>> start Extract to read

Another variety to be found in early illuminated manuscripts
goes by the name of ‘ Ringed ’ armour. It is quite probable that
the circular discs may have been solid, but on the other hand,
from the practical point of view, a ring gives equal protection
against a cutting blow, and is of course much lighter. The illustra-
tion of this form of defensive armour is of rather earlier date than
that at which we commence our investigations, but it appears with
some frequency in manuscripts of the twelfth century. Mr. J. G.
Waller, in his article on the Hauberk of mail in Archaeologia,
vol. lix, is of opinion that all these arrangements of line represent
interlinked chain armour. If this is the case chain-mail must
have been much more common than we imagine. From the very
nature of its construction and the labour expended on its intricate
manufacture it would surely, at least in the earlier periods, have
been only the defence of the wealthy. When we examine the
protective armour of primitive races we find quilted and studded
garments used, even at the present day, so it seems far more
probable that our illustrations represent some similar forms of
defensive garments than that they are all incompetent renderings
of the fabric of chain-mail only.

>> end Extract to read
>> start Dataset records

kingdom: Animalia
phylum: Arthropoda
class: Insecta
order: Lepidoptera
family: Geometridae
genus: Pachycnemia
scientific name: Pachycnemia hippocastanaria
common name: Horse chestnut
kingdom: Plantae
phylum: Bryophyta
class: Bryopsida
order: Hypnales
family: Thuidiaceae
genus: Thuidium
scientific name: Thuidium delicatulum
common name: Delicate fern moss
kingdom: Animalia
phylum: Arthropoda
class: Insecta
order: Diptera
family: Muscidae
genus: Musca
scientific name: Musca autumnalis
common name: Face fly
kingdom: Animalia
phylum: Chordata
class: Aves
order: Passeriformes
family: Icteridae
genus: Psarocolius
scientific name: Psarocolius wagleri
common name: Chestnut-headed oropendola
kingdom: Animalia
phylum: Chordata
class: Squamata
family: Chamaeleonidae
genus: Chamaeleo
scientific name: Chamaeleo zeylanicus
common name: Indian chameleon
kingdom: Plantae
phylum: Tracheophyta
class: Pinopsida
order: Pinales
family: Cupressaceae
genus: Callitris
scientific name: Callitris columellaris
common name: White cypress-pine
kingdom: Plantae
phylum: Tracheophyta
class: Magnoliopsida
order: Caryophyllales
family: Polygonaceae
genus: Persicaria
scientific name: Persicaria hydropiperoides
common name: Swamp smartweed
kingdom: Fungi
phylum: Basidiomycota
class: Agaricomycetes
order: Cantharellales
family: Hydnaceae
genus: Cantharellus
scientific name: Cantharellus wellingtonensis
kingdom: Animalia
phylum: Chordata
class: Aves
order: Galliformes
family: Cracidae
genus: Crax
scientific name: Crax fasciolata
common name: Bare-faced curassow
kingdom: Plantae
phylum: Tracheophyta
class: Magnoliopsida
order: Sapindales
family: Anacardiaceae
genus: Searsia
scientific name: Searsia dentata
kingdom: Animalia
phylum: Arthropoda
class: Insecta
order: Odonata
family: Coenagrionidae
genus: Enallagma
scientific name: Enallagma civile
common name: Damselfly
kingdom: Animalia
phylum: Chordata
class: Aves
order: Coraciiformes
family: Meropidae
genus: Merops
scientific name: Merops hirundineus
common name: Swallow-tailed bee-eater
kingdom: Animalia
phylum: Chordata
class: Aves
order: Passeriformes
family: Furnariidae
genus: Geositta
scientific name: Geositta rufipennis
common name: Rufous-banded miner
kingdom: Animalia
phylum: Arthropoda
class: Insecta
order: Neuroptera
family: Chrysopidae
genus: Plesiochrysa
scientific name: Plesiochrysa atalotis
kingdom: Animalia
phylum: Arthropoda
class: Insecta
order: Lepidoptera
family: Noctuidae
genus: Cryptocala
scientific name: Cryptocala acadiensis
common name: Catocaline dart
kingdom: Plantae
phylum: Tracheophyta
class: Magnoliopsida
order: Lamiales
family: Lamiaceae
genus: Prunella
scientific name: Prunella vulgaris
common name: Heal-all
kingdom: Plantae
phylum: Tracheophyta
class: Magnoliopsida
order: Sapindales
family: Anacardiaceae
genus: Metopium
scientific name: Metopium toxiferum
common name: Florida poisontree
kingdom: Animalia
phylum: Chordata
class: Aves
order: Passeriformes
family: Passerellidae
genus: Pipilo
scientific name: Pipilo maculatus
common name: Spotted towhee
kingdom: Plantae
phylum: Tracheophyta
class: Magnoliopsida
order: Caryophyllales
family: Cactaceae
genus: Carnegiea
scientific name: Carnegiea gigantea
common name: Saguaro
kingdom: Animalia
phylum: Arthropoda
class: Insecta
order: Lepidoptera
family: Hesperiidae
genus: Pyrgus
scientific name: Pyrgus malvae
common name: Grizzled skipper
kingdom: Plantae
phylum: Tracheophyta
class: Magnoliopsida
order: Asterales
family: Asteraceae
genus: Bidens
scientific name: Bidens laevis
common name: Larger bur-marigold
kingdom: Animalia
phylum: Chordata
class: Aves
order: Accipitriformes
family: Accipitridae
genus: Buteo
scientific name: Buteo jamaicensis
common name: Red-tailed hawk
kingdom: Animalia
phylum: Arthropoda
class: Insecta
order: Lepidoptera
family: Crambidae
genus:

>> end Dataset records

• **Task instructions**
Write out, word for word, the part of the armour passage that opens with the words containing "Waller, in his" and closes with "of chain-mail only.". The data comes from a different source than the armour passage.

• **Problem solution**
Waller, in his article on the Hauberk of mail in Archaeologia,
vol. lix, is of opinion that all these arrangements of line represent
interlinked chain armour. If this is the case chain-mail must
have been much more common than we imagine. From the very
nature of its construction and the labour expended on its intricate
manufacture it would surely, at least in the earlier periods, have
been only the defence of the wealthy. When we examine the
protective armour of primitive races we find quilted and studded
garments used, even at the present day, so it seems far more
probable that our illustrations represent some similar forms of
defensive garments than that they are all incompetent renderings
of the fabric of chain-mail only.